Exercise input →
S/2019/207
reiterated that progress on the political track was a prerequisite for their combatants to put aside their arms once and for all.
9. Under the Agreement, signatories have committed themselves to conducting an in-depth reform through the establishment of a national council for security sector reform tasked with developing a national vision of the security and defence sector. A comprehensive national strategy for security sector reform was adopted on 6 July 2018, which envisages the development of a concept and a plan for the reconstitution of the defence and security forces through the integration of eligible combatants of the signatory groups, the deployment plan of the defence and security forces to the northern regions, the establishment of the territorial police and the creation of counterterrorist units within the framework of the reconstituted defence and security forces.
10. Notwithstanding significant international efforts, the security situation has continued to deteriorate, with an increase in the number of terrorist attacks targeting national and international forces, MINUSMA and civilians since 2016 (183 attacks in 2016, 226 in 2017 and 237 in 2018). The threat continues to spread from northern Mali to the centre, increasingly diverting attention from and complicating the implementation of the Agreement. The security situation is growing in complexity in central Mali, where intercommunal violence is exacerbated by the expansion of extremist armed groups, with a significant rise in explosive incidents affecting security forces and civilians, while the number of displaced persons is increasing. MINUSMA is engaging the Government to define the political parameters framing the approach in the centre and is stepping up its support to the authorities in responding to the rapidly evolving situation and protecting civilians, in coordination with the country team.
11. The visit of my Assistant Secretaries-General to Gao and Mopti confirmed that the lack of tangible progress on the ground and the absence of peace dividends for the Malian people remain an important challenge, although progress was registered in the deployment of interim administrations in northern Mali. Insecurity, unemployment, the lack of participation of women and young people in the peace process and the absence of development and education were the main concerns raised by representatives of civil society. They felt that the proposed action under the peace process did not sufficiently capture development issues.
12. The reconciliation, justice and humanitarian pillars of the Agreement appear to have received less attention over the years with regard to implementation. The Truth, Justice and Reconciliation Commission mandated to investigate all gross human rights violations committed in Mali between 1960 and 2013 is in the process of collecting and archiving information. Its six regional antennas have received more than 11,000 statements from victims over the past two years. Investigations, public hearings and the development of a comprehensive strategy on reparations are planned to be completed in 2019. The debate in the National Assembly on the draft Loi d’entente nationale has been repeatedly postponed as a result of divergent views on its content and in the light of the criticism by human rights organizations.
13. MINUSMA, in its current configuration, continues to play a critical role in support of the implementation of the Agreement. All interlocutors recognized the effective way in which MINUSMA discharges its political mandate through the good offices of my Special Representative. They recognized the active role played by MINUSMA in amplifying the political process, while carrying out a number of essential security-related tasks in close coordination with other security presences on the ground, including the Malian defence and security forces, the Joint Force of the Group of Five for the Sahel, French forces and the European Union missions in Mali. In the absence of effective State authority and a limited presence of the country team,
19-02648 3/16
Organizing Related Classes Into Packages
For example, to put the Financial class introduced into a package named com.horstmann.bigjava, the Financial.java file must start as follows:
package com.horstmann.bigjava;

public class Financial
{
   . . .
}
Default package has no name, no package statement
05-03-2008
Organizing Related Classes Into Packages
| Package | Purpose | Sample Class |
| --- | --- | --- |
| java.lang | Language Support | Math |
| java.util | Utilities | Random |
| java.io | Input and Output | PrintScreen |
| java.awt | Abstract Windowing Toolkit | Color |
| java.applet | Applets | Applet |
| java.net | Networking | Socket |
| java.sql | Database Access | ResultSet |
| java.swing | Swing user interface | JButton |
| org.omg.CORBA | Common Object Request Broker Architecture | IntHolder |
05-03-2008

* * *

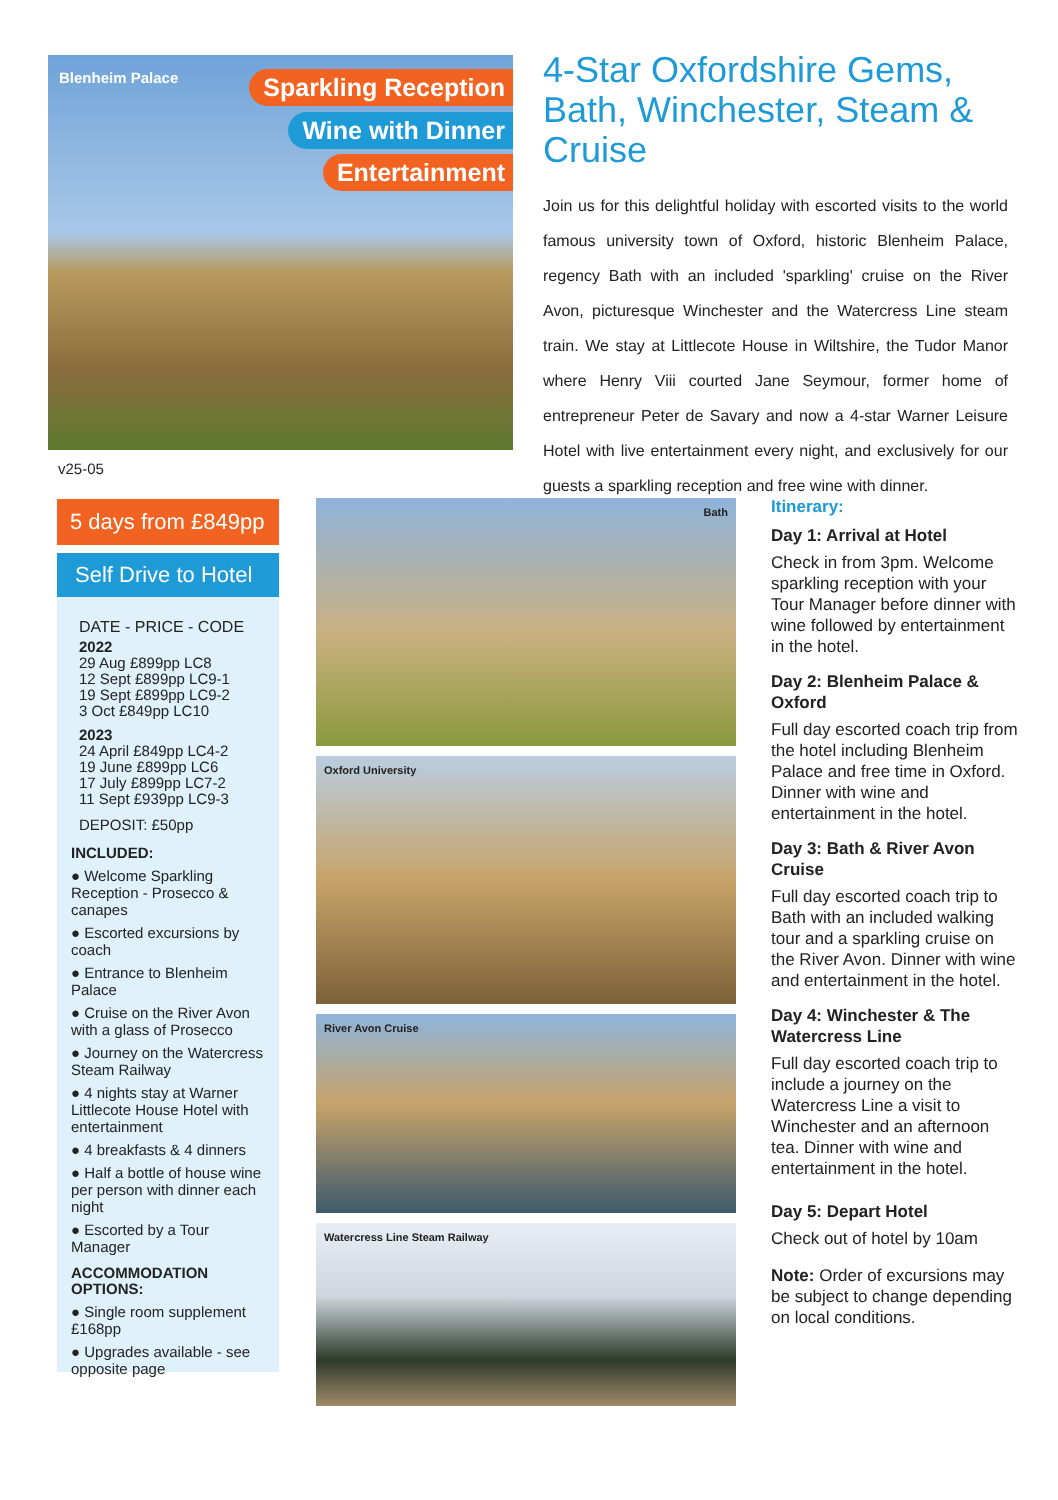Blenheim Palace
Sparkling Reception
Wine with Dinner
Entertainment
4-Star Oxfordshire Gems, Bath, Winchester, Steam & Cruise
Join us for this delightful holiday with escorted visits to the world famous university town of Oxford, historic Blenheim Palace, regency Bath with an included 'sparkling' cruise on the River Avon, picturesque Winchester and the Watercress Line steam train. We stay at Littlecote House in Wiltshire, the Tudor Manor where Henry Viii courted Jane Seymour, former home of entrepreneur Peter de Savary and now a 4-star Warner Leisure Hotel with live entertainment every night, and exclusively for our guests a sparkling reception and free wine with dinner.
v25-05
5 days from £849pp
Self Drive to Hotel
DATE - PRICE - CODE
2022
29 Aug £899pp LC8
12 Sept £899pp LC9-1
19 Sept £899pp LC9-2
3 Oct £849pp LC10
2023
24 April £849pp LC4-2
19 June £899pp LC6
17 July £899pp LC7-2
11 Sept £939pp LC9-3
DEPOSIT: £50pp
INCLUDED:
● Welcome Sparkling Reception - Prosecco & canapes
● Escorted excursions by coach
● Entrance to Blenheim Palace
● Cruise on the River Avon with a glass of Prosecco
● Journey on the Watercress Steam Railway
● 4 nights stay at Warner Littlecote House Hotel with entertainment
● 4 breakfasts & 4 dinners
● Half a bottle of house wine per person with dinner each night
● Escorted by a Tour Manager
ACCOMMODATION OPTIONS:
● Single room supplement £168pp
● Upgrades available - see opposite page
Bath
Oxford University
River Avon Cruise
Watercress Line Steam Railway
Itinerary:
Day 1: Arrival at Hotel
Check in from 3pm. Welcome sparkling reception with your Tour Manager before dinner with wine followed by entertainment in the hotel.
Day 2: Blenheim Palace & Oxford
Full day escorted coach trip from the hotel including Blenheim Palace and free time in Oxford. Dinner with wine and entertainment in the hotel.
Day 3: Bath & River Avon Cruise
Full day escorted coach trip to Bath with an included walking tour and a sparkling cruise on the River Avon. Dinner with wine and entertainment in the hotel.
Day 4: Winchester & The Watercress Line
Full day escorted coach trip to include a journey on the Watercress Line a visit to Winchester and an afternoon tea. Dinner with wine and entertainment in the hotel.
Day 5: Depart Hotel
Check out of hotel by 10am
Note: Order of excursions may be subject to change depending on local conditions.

==

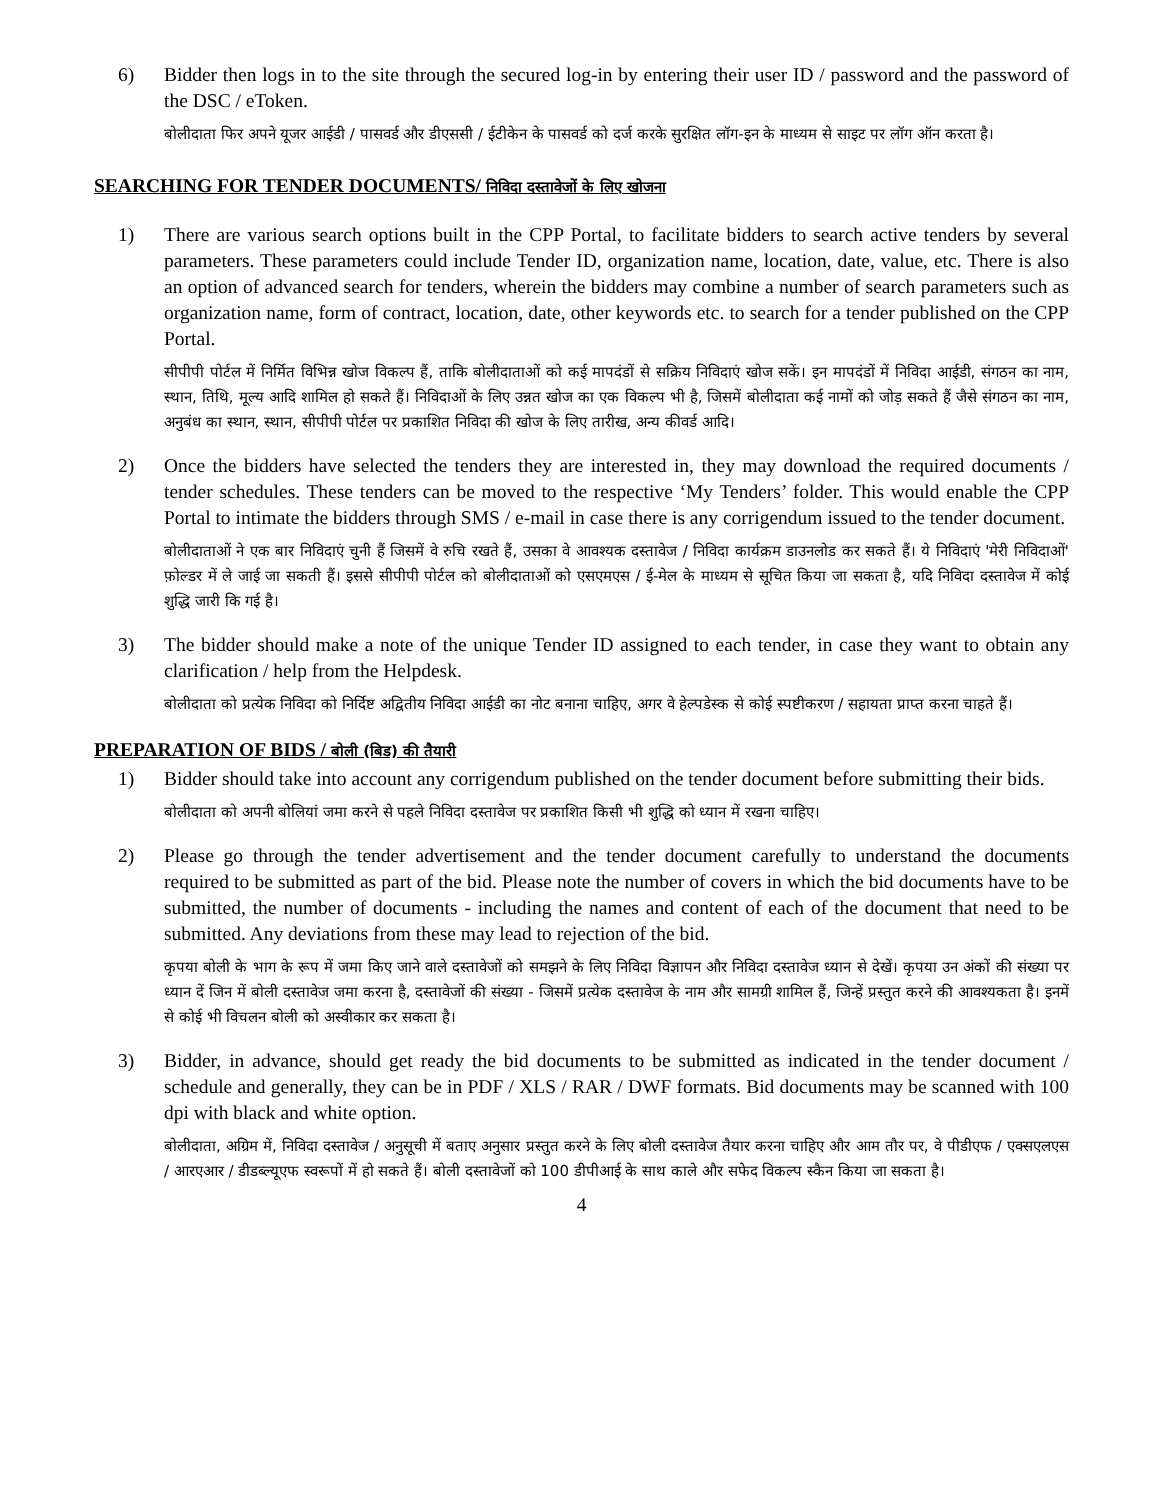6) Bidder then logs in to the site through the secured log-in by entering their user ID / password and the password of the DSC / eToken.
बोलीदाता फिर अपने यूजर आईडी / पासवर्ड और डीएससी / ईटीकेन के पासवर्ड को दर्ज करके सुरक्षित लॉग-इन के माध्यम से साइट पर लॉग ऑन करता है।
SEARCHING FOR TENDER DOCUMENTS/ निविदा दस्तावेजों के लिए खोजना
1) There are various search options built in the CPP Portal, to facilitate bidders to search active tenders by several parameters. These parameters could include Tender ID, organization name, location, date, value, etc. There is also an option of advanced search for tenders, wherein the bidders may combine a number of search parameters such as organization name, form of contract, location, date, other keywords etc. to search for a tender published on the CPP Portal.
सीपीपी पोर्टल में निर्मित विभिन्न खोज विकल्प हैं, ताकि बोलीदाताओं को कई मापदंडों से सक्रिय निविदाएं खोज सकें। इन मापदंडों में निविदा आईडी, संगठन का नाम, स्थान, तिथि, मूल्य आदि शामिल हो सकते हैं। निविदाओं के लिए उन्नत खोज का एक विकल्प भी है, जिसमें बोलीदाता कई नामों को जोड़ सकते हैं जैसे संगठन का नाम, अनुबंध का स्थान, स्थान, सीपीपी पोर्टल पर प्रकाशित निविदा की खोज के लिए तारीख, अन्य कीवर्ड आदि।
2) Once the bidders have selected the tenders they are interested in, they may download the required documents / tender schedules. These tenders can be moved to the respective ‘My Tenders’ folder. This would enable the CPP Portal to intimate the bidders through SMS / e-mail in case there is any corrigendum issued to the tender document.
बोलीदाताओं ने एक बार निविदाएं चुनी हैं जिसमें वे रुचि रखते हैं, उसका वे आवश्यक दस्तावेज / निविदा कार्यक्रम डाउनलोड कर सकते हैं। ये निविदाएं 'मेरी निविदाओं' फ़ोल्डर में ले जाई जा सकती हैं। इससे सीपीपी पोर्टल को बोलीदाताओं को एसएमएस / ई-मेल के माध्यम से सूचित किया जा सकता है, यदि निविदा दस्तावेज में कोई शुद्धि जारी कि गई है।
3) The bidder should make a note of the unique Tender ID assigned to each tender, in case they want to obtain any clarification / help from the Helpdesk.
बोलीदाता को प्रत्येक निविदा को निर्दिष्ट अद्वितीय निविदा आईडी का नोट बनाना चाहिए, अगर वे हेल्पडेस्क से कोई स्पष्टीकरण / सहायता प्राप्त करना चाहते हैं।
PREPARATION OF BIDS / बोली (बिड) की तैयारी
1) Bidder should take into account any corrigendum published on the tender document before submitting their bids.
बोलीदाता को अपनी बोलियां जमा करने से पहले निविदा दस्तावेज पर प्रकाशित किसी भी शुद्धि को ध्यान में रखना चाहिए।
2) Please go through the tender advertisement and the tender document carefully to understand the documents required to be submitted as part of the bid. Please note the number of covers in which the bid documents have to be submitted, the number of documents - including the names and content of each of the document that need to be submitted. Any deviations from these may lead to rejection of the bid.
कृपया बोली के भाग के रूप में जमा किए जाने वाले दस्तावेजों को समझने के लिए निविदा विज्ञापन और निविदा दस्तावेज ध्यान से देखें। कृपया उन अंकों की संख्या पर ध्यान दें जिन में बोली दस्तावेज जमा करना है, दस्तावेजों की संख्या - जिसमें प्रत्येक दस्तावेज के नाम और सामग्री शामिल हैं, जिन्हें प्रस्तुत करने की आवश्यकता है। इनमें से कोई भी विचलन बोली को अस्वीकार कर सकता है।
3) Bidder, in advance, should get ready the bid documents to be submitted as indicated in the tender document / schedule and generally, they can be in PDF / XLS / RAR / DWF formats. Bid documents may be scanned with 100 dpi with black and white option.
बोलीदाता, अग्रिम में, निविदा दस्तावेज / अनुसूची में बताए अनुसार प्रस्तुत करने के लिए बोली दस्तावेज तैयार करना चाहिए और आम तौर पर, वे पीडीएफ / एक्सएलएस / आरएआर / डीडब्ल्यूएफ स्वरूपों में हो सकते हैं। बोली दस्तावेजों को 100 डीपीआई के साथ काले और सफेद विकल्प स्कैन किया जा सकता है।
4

What you should do →
Take exactly the lines from the one containing "glass of Prosecco" through the one containing "Note: Order of" in the data above, and output them with nothing added.

Reply →
● Cruise on the River Avon with a glass of Prosecco
● Journey on the Watercress Steam Railway
● 4 nights stay at Warner Littlecote House Hotel with entertainment
● 4 breakfasts & 4 dinners
● Half a bottle of house wine per person with dinner each night
● Escorted by a Tour Manager
ACCOMMODATION OPTIONS:
● Single room supplement £168pp
● Upgrades available - see opposite page
Bath
Oxford University
River Avon Cruise
Watercress Line Steam Railway
Itinerary:
Day 1: Arrival at Hotel
Check in from 3pm. Welcome sparkling reception with your Tour Manager before dinner with wine followed by entertainment in the hotel.
Day 2: Blenheim Palace & Oxford
Full day escorted coach trip from the hotel including Blenheim Palace and free time in Oxford. Dinner with wine and entertainment in the hotel.
Day 3: Bath & River Avon Cruise
Full day escorted coach trip to Bath with an included walking tour and a sparkling cruise on the River Avon. Dinner with wine and entertainment in the hotel.
Day 4: Winchester & The Watercress Line
Full day escorted coach trip to include a journey on the Watercress Line a visit to Winchester and an afternoon tea. Dinner with wine and entertainment in the hotel.
Day 5: Depart Hotel
Check out of hotel by 10am
Note: Order of excursions may be subject to change depending on local conditions.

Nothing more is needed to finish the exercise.